It is recommended to activate the Spark logging and checkpointing system in the
Spark configuration tab of the Run
view of your Spark Job, in order to help debug and resume your Spark Job when issues
arise.
The information in this section is only for users who have subscribed to
Talend Data Fabric or to any Talend product with Big Data but it is not
applicable to Talend Open Studio for Big Data users.
Procedure
-
If you need the Job to be resilient to failure, select the Activate checkpointing check box to enable the
Spark checkpointing operation. In the field that is displayed, enter the
directory in which Spark stores, in the file system of the cluster, the context
data of the computations such as the metadata and the generated RDDs of this
computation.
-
In the Yarn client mode or the
Yarn cluster mode, you can enable the Spark
application logs of this Job to be persistent in the file system. To do this,
select the Enable Spark event logging check
box.
The parameters relevant to Spark logs are displayed:
-
Spark event logs directory:
enter the directory in which Spark events are logged.
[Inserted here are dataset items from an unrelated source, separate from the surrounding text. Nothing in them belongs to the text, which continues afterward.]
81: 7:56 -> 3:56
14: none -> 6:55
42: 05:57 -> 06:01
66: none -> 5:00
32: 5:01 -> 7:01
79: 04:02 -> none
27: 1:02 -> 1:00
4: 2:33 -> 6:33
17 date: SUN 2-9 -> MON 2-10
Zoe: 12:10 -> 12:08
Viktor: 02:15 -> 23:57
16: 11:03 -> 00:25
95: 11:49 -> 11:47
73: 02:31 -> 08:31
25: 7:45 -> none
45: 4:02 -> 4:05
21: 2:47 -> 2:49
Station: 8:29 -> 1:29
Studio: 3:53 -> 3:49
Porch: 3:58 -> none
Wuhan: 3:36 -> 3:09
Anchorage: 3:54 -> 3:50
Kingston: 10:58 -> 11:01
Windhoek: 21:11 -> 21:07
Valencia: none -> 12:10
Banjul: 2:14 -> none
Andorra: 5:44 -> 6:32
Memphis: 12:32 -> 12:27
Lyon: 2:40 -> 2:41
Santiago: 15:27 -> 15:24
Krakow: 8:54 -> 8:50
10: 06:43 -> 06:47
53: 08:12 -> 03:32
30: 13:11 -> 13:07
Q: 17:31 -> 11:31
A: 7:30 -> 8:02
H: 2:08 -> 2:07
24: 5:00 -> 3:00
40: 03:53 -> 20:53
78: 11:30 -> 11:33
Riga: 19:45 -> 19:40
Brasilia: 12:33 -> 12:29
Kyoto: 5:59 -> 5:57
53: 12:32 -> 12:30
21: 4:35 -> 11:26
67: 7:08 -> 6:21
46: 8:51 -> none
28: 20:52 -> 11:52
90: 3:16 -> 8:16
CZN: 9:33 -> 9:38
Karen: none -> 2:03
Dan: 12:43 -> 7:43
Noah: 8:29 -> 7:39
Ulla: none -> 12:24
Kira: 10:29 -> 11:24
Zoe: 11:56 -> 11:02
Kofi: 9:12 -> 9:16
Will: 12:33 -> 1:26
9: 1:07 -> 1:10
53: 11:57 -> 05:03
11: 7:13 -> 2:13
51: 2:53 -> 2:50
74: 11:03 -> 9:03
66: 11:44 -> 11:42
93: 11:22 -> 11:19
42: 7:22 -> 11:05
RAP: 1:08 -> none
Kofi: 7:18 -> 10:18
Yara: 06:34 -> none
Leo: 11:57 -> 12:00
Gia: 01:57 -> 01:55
This is actually
the spark.eventLog.dir property.
-
Spark history server address:
enter the location of the history server. This is actually the spark.yarn.historyServer.address
property.
-
Compress Spark event logs: if
needs be, select this check box to compress the logs. This is actually
the spark.eventLog.compress property.
Since the administrator of your cluster could have
defined these properties in the cluster configuration files, it is recommended
to contact the administrator for the exact values.
-
If you want to print the Spark context that your Job starts in the log, add the
spark.logConf property in the Advanced
properties table and enter, within double quotation marks,
true in the Value column of
this table.
Since the administrator of your cluster could have
defined these properties in the cluster configuration files, it is recommended
to contact the administrator for the exact values.